## DATA SUPPLIED
_ _ _
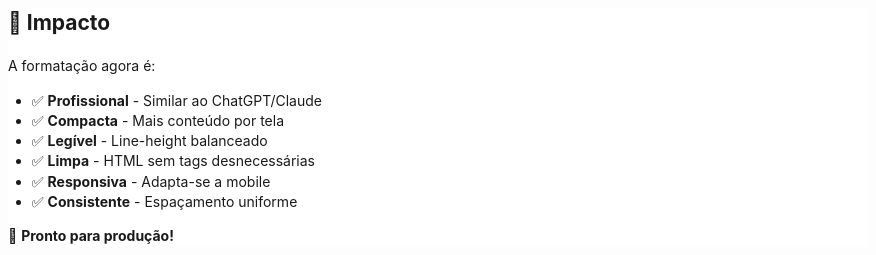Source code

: ## 🚀 Impacto

A formatação agora é:
- ✅ **Profissional** - Similar ao ChatGPT/Claude
- ✅ **Compacta** - Mais conteúdo por tela
- ✅ **Legível** - Line-height balanceado
- ✅ **Limpa** - HTML sem tags desnecessárias
- ✅ **Responsiva** - Adapta-se a mobile
- ✅ **Consistente** - Espaçamento uniforme

🎉 **Pronto para produção!**
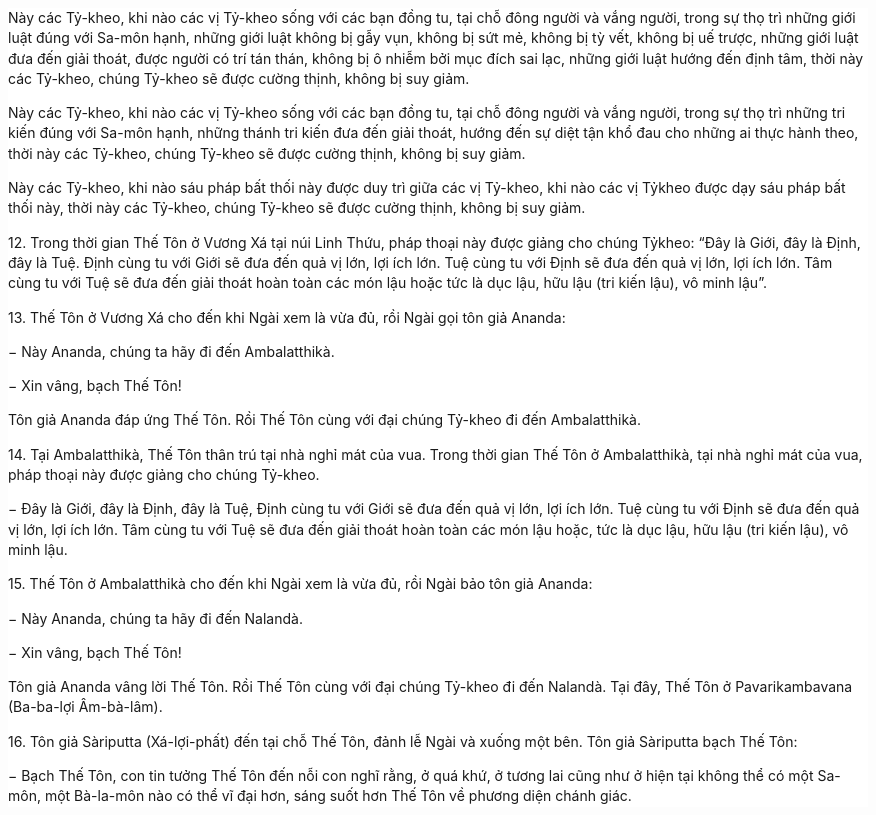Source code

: Này các Tỷ-kheo, khi nào các vị Tỷ-kheo sống với các bạn đồng tu, tại chỗ đông người và vắng người,
trong sự thọ trì những giới luật đúng với Sa-môn hạnh, những giới luật không bị gẫy vụn, không bị sứt
mẻ, không bị tỳ vết, không bị uế trược, những giới luật đưa đến giải thoát, được người có trí tán thán,
không bị ô nhiễm bởi mục đích sai lạc, những giới luật hướng đến định tâm, thời này các Tỷ-kheo,
chúng Tỷ-kheo sẽ được cường thịnh, không bị suy giảm.

Này các Tỷ-kheo, khi nào các vị Tỷ-kheo sống với các bạn đồng tu, tại chỗ đông người và vắng người,
trong sự thọ trì những tri kiến đúng với Sa-môn hạnh, những thánh tri kiến đưa đến giải thoát, hướng
đến sự diệt tận khổ đau cho những ai thực hành theo, thời này các Tỷ-kheo, chúng Tỷ-kheo sẽ được
cường thịnh, không bị suy giảm.

Này các Tỷ-kheo, khi nào sáu pháp bất thối này được duy trì giữa các vị Tỷ-kheo, khi nào các vị Tỷkheo được dạy sáu pháp bất thối này, thời này các Tỷ-kheo, chúng Tỷ-kheo sẽ được cường thịnh, không
bị suy giảm.


12\. Trong thời gian Thế Tôn ở Vương Xá tại núi Linh Thứu, pháp thoại này được giảng cho chúng Tỷkheo: “Ðây là Giới, đây là Ðịnh, đây là Tuệ. Ðịnh cùng tu với Giới sẽ đưa đến quả vị lớn, lợi ích lớn.
Tuệ cùng tu với Ðịnh sẽ đưa đến quả vị lớn, lợi ích lớn. Tâm cùng tu với Tuệ sẽ đưa đến giải thoát hoàn
toàn các món lậu hoặc tức là dục lậu, hữu lậu (tri kiến lậu), vô minh lậu”.

13\. Thế Tôn ở Vương Xá cho đến khi Ngài xem là vừa đủ, rồi Ngài gọi tôn giả Ananda:

− Này Ananda, chúng ta hãy đi đến Ambalatthikà.

− Xin vâng, bạch Thế Tôn!

Tôn giả Ananda đáp ứng Thế Tôn. Rồi Thế Tôn cùng với đại chúng Tỷ-kheo đi đến Ambalatthikà.

14\. Tại Ambalatthikà, Thế Tôn thân trú tại nhà nghỉ mát của vua. Trong thời gian Thế Tôn ở
Ambalatthikà, tại nhà nghỉ mát của vua, pháp thoại này được giảng cho chúng Tỷ-kheo.

− Ðây là Giới, đây là Ðịnh, đây là Tuệ, Ðịnh cùng tu với Giới sẽ đưa đến quả vị lớn, lợi ích lớn. Tuệ
cùng tu với Ðịnh sẽ đưa đến quả vị lớn, lợi ích lớn. Tâm cùng tu với Tuệ sẽ đưa đến giải thoát hoàn toàn
các món lậu hoặc, tức là dục lậu, hữu lậu (tri kiến lậu), vô minh lậu.

15\. Thế Tôn ở Ambalatthikà cho đến khi Ngài xem là vừa đủ, rồi Ngài bảo tôn giả Ananda:

− Này Ananda, chúng ta hãy đi đến Nalandà.

− Xin vâng, bạch Thế Tôn!

Tôn giả Ananda vâng lời Thế Tôn. Rồi Thế Tôn cùng với đại chúng Tỷ-kheo đi đến Nalandà. Tại đây,
Thế Tôn ở Pavarikambavana (Ba-ba-lợi Âm-bà-lâm).


16\. Tôn giả Sàriputta (Xá-lợi-phất) đến tại chỗ Thế Tôn, đảnh lễ Ngài và xuống một bên. Tôn giả
Sàriputta bạch Thế Tôn:

− Bạch Thế Tôn, con tin tưởng Thế Tôn đến nỗi con nghĩ rằng, ở quá khứ, ở tương lai cũng như ở hiện
tại không thể có một Sa-môn, một Bà-la-môn nào có thể vĩ đại hơn, sáng suốt hơn Thế Tôn về phương
diện chánh giác.
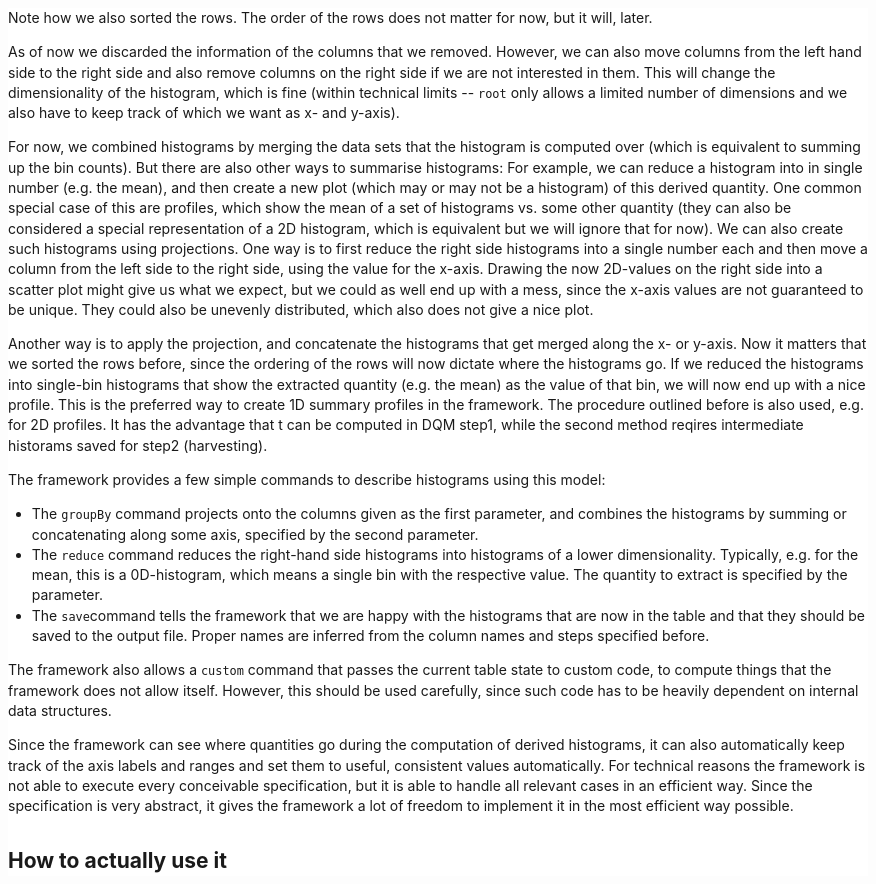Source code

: Note how we also sorted the rows. The order of the rows does not matter for now, but it will, later.

As of now we discarded the information of the columns that we removed. However, we can also move columns from the left hand side to the right side and also remove columns on the right side if we are not interested in them. This will change the dimensionality of the histogram, which is fine (within technical limits -- `root` only allows a limited number of dimensions and we also have to keep track of which we want as x- and y-axis).

For now, we combined histograms by merging the data sets that the histogram is computed over (which is equivalent to summing up the bin counts). But there are also other ways to summarise histograms: For example, we can reduce a histogram into in single number (e.g. the mean), and then create a new plot (which may or may not be a histogram) of this derived quantity. One common special case of this are profiles, which show the mean of a set of histograms vs. some other quantity (they can also be considered a special representation of a 2D histogram, which is equivalent but we will ignore that for now). We can also create such histograms using projections. One way is to first reduce the right side histograms into a single number each and then move a column from the left side to the right side, using the value for the x-axis. Drawing the now 2D-values on the right side into a scatter plot might give us what we expect, but we could as well end up with a mess, since the x-axis values are not guaranteed to be unique. They could also be unevenly distributed, which also does not give a nice plot.

Another way is to apply the projection, and concatenate the histograms that get merged along the x- or y-axis. Now it matters that we sorted the rows before, since the ordering of the rows will now dictate where the histograms go. If we reduced the histograms into single-bin histograms that show the extracted quantity (e.g. the mean) as the value of that bin, we will now end up with a nice profile. This is the preferred way to create 1D summary profiles in the framework. The procedure outlined before is also used, e.g. for 2D profiles. It has the advantage that t can be computed in DQM step1, while the second method reqires intermediate historams saved for step2 (harvesting).

The framework provides a few simple commands to describe histograms using this model:

- The `groupBy` command projects onto the columns given as the first parameter, and combines the histograms by summing or concatenating along some axis, specified by the second parameter.
- The `reduce` command reduces the right-hand side histograms into histograms of a lower dimensionality. Typically, e.g. for the mean, this is a 0D-histogram, which means a single bin with the respective value. The quantity to extract is specified by the parameter.
- The `save`command tells the framework that we are happy with the histograms that are now in the table and that they should be saved to the output file. Proper names are inferred from the column names and steps specified before.

The framework also allows a `custom` command that passes the current table state to custom code, to compute things that the framework does not allow itself. However, this should be used carefully, since such code has to be heavily dependent on internal data structures.

Since the framework can see where quantities go during the computation of derived histograms, it can also automatically keep track of the axis labels and ranges and set them to useful, consistent values automatically. For technical reasons the framework is not able to execute every conceivable specification, but it is able to handle all relevant cases in an efficient way. Since the specification is very abstract, it gives the framework a lot of freedom to implement it in the most efficient way possible.


How to actually use it
----------------------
_ _ _
## EXERCISE BRIEF
Return all of the material above unchanged, minus its pictures.

## RESULT OF THE EXERCISE
Source code

: ## 🚀 Impacto

A formatação agora é:
- ✅ **Profissional** - Similar ao ChatGPT/Claude
- ✅ **Compacta** - Mais conteúdo por tela
- ✅ **Legível** - Line-height balanceado
- ✅ **Limpa** - HTML sem tags desnecessárias
- ✅ **Responsiva** - Adapta-se a mobile
- ✅ **Consistente** - Espaçamento uniforme

🎉 **Pronto para produção!**
Source code

: Này các Tỷ-kheo, khi nào các vị Tỷ-kheo sống với các bạn đồng tu, tại chỗ đông người và vắng người,
trong sự thọ trì những giới luật đúng với Sa-môn hạnh, những giới luật không bị gẫy vụn, không bị sứt
mẻ, không bị tỳ vết, không bị uế trược, những giới luật đưa đến giải thoát, được người có trí tán thán,
không bị ô nhiễm bởi mục đích sai lạc, những giới luật hướng đến định tâm, thời này các Tỷ-kheo,
chúng Tỷ-kheo sẽ được cường thịnh, không bị suy giảm.

Này các Tỷ-kheo, khi nào các vị Tỷ-kheo sống với các bạn đồng tu, tại chỗ đông người và vắng người,
trong sự thọ trì những tri kiến đúng với Sa-môn hạnh, những thánh tri kiến đưa đến giải thoát, hướng
đến sự diệt tận khổ đau cho những ai thực hành theo, thời này các Tỷ-kheo, chúng Tỷ-kheo sẽ được
cường thịnh, không bị suy giảm.

Này các Tỷ-kheo, khi nào sáu pháp bất thối này được duy trì giữa các vị Tỷ-kheo, khi nào các vị Tỷkheo được dạy sáu pháp bất thối này, thời này các Tỷ-kheo, chúng Tỷ-kheo sẽ được cường thịnh, không
bị suy giảm.


12\. Trong thời gian Thế Tôn ở Vương Xá tại núi Linh Thứu, pháp thoại này được giảng cho chúng Tỷkheo: “Ðây là Giới, đây là Ðịnh, đây là Tuệ. Ðịnh cùng tu với Giới sẽ đưa đến quả vị lớn, lợi ích lớn.
Tuệ cùng tu với Ðịnh sẽ đưa đến quả vị lớn, lợi ích lớn. Tâm cùng tu với Tuệ sẽ đưa đến giải thoát hoàn
toàn các món lậu hoặc tức là dục lậu, hữu lậu (tri kiến lậu), vô minh lậu”.

13\. Thế Tôn ở Vương Xá cho đến khi Ngài xem là vừa đủ, rồi Ngài gọi tôn giả Ananda:

− Này Ananda, chúng ta hãy đi đến Ambalatthikà.

− Xin vâng, bạch Thế Tôn!

Tôn giả Ananda đáp ứng Thế Tôn. Rồi Thế Tôn cùng với đại chúng Tỷ-kheo đi đến Ambalatthikà.

14\. Tại Ambalatthikà, Thế Tôn thân trú tại nhà nghỉ mát của vua. Trong thời gian Thế Tôn ở
Ambalatthikà, tại nhà nghỉ mát của vua, pháp thoại này được giảng cho chúng Tỷ-kheo.

− Ðây là Giới, đây là Ðịnh, đây là Tuệ, Ðịnh cùng tu với Giới sẽ đưa đến quả vị lớn, lợi ích lớn. Tuệ
cùng tu với Ðịnh sẽ đưa đến quả vị lớn, lợi ích lớn. Tâm cùng tu với Tuệ sẽ đưa đến giải thoát hoàn toàn
các món lậu hoặc, tức là dục lậu, hữu lậu (tri kiến lậu), vô minh lậu.

15\. Thế Tôn ở Ambalatthikà cho đến khi Ngài xem là vừa đủ, rồi Ngài bảo tôn giả Ananda:

− Này Ananda, chúng ta hãy đi đến Nalandà.

− Xin vâng, bạch Thế Tôn!

Tôn giả Ananda vâng lời Thế Tôn. Rồi Thế Tôn cùng với đại chúng Tỷ-kheo đi đến Nalandà. Tại đây,
Thế Tôn ở Pavarikambavana (Ba-ba-lợi Âm-bà-lâm).


16\. Tôn giả Sàriputta (Xá-lợi-phất) đến tại chỗ Thế Tôn, đảnh lễ Ngài và xuống một bên. Tôn giả
Sàriputta bạch Thế Tôn:

− Bạch Thế Tôn, con tin tưởng Thế Tôn đến nỗi con nghĩ rằng, ở quá khứ, ở tương lai cũng như ở hiện
tại không thể có một Sa-môn, một Bà-la-môn nào có thể vĩ đại hơn, sáng suốt hơn Thế Tôn về phương
diện chánh giác.
Source code

: Note how we also sorted the rows. The order of the rows does not matter for now, but it will, later.

As of now we discarded the information of the columns that we removed. However, we can also move columns from the left hand side to the right side and also remove columns on the right side if we are not interested in them. This will change the dimensionality of the histogram, which is fine (within technical limits -- `root` only allows a limited number of dimensions and we also have to keep track of which we want as x- and y-axis).

For now, we combined histograms by merging the data sets that the histogram is computed over (which is equivalent to summing up the bin counts). But there are also other ways to summarise histograms: For example, we can reduce a histogram into in single number (e.g. the mean), and then create a new plot (which may or may not be a histogram) of this derived quantity. One common special case of this are profiles, which show the mean of a set of histograms vs. some other quantity (they can also be considered a special representation of a 2D histogram, which is equivalent but we will ignore that for now). We can also create such histograms using projections. One way is to first reduce the right side histograms into a single number each and then move a column from the left side to the right side, using the value for the x-axis. Drawing the now 2D-values on the right side into a scatter plot might give us what we expect, but we could as well end up with a mess, since the x-axis values are not guaranteed to be unique. They could also be unevenly distributed, which also does not give a nice plot.

Another way is to apply the projection, and concatenate the histograms that get merged along the x- or y-axis. Now it matters that we sorted the rows before, since the ordering of the rows will now dictate where the histograms go. If we reduced the histograms into single-bin histograms that show the extracted quantity (e.g. the mean) as the value of that bin, we will now end up with a nice profile. This is the preferred way to create 1D summary profiles in the framework. The procedure outlined before is also used, e.g. for 2D profiles. It has the advantage that t can be computed in DQM step1, while the second method reqires intermediate historams saved for step2 (harvesting).

The framework provides a few simple commands to describe histograms using this model:

- The `groupBy` command projects onto the columns given as the first parameter, and combines the histograms by summing or concatenating along some axis, specified by the second parameter.
- The `reduce` command reduces the right-hand side histograms into histograms of a lower dimensionality. Typically, e.g. for the mean, this is a 0D-histogram, which means a single bin with the respective value. The quantity to extract is specified by the parameter.
- The `save`command tells the framework that we are happy with the histograms that are now in the table and that they should be saved to the output file. Proper names are inferred from the column names and steps specified before.

The framework also allows a `custom` command that passes the current table state to custom code, to compute things that the framework does not allow itself. However, this should be used carefully, since such code has to be heavily dependent on internal data structures.

Since the framework can see where quantities go during the computation of derived histograms, it can also automatically keep track of the axis labels and ranges and set them to useful, consistent values automatically. For technical reasons the framework is not able to execute every conceivable specification, but it is able to handle all relevant cases in an efficient way. Since the specification is very abstract, it gives the framework a lot of freedom to implement it in the most efficient way possible.


How to actually use it
----------------------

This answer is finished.